Sheffield Doc/Fest Review: Factory to the Workers

A picture of the original workers in 2005

The transition from communism to capitalism in the former Soviet Central and Eastern European states was far from smooth. The dissolution of the USSR and the break-up of the Eastern Bloc removed the safety net provided by the state. The vacuum left was usually filled by the unscrupulous and opportunistic individuals, often connected to the previous regimes. Whilst they made their fortunes, life was often much more difficult for the workers.

In Croatia in 2005, the workers in a machine tools factory occupied the building and started to run the company as a collective. They became the first and only example of worker occupation in post-socialist Europe. Factory to the Workers follows the company, over a period of five years, as it moves towards a new model of collective ownership. A decade after the takeover, can this vision survive in an increasingly competitive and global market?
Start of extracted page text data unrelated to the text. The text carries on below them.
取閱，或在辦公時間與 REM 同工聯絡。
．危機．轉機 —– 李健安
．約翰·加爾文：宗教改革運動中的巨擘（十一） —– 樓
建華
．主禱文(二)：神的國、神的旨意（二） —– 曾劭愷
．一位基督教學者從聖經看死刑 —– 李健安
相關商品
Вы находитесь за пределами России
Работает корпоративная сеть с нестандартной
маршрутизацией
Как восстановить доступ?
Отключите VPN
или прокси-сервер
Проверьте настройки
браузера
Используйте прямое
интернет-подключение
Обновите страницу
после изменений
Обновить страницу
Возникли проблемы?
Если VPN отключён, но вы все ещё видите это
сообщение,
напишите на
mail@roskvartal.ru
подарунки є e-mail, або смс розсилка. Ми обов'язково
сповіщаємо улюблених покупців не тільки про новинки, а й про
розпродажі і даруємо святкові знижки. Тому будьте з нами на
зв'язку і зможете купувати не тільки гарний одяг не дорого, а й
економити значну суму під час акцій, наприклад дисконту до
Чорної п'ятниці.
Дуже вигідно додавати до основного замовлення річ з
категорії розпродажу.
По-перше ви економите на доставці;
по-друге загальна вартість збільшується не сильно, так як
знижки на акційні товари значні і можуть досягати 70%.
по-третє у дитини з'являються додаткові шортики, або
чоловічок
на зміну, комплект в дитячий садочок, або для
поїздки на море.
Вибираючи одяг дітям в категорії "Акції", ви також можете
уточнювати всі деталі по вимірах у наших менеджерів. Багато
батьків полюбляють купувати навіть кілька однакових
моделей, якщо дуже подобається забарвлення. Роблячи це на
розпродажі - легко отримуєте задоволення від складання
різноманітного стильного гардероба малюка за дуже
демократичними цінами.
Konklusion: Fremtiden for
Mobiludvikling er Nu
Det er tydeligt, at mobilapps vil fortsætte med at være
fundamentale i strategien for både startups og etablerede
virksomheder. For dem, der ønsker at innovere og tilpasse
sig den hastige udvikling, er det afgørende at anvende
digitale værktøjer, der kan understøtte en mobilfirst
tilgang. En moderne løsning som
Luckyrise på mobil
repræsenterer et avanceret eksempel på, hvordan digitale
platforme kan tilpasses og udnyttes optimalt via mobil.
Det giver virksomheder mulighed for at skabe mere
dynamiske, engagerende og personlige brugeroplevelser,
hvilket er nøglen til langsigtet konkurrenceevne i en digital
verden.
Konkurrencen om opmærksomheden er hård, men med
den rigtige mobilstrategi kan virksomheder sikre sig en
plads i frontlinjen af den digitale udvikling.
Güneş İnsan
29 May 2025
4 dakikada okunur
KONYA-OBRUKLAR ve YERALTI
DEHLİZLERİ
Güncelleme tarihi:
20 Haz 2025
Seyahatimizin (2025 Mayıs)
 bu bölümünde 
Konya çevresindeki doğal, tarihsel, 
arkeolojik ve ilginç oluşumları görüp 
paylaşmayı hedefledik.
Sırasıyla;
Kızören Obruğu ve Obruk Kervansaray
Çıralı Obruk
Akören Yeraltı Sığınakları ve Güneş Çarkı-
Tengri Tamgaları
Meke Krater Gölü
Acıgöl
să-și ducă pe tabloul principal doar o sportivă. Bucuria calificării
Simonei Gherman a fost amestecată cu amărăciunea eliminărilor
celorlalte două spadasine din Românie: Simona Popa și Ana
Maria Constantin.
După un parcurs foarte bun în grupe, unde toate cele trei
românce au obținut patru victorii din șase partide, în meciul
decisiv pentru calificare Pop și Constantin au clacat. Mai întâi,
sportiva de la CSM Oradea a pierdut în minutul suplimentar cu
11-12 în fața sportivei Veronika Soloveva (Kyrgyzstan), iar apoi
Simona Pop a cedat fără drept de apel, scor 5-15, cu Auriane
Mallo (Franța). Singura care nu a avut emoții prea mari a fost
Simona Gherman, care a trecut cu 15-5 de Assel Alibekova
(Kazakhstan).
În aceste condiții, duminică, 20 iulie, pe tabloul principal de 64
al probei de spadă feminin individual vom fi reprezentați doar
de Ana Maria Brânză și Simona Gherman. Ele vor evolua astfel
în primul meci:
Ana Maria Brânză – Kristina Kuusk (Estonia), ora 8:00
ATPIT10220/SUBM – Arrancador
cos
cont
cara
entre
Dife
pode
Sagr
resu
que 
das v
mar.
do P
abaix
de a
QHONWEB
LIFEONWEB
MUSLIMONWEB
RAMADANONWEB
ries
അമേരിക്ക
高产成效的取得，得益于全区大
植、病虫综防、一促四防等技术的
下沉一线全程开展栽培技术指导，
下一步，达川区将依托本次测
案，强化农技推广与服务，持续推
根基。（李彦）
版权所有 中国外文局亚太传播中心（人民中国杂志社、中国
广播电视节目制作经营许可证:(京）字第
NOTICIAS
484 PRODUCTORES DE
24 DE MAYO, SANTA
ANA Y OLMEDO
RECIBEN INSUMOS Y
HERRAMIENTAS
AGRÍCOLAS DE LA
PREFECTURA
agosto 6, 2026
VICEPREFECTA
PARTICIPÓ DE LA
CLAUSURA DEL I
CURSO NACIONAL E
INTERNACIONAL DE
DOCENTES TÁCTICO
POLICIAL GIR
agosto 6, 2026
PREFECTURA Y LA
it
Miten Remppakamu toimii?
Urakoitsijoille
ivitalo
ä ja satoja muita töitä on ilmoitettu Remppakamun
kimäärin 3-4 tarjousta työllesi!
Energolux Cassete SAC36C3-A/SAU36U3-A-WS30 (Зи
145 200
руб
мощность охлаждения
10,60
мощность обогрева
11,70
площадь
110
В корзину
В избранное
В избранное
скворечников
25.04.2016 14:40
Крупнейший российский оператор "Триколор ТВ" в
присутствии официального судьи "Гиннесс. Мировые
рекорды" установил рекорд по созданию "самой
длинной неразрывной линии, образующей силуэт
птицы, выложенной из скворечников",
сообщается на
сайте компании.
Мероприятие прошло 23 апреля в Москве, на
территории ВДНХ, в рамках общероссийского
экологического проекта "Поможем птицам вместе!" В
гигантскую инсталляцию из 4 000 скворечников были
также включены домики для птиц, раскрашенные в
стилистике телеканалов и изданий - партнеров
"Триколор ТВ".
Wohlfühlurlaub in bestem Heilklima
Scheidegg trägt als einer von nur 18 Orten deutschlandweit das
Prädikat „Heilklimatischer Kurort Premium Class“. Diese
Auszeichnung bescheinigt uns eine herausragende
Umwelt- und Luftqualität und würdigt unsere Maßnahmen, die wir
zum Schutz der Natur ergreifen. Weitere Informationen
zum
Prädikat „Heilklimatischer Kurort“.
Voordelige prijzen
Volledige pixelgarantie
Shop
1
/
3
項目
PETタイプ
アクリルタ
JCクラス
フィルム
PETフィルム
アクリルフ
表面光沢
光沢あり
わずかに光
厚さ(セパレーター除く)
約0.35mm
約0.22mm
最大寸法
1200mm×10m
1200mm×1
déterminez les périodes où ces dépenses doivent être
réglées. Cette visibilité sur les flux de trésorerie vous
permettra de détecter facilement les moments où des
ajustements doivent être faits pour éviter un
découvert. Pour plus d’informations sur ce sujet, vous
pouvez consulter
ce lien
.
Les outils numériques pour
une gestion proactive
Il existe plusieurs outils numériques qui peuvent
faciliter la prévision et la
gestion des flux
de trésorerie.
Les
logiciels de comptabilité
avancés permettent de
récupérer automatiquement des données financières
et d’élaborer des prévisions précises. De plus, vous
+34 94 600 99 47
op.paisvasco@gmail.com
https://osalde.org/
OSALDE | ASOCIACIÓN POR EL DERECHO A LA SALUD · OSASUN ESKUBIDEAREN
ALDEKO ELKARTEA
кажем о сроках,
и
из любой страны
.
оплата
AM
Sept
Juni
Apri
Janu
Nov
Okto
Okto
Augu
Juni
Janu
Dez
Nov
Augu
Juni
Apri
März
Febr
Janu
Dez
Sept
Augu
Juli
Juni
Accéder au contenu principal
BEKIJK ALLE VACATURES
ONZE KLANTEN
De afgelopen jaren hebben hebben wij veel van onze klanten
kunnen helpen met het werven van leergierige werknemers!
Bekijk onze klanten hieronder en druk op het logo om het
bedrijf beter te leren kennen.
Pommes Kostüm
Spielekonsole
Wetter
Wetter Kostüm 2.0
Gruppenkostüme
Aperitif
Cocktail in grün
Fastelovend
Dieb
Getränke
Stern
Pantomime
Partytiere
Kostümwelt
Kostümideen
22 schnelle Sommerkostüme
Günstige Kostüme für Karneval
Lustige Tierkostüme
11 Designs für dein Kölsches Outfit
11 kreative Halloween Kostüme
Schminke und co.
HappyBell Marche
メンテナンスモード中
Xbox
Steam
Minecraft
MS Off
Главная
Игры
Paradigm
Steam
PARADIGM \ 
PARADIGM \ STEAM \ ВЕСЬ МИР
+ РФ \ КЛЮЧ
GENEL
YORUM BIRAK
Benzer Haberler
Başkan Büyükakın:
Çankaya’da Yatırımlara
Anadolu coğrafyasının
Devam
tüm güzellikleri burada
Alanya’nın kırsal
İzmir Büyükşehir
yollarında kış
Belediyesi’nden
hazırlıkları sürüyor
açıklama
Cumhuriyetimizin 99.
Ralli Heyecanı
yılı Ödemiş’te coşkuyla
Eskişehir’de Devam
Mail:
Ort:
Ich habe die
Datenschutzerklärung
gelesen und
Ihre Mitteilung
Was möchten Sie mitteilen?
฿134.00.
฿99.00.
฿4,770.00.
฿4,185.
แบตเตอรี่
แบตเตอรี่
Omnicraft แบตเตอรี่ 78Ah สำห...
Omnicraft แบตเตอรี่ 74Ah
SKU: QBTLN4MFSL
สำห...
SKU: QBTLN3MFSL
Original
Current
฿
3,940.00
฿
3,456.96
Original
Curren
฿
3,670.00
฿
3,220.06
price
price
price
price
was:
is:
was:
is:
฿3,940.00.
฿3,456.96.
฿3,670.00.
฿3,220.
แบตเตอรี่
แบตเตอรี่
Factory to the Workers is a fascinating behind the scenes look at a different way of doing things. Those in charge have a lot of passion for what they’re doing but do they also have enough nous and guile to compete against multi-national corporations? The outcome is depressingly familiar, but in Srđan Kovačević documentary we’re given a unique insight of the tensions between the workers and supervisors/director. Factory to the Workers is an enthralling and captivating film.

Factory to the Workers screens at Sheffield Doc/Fest.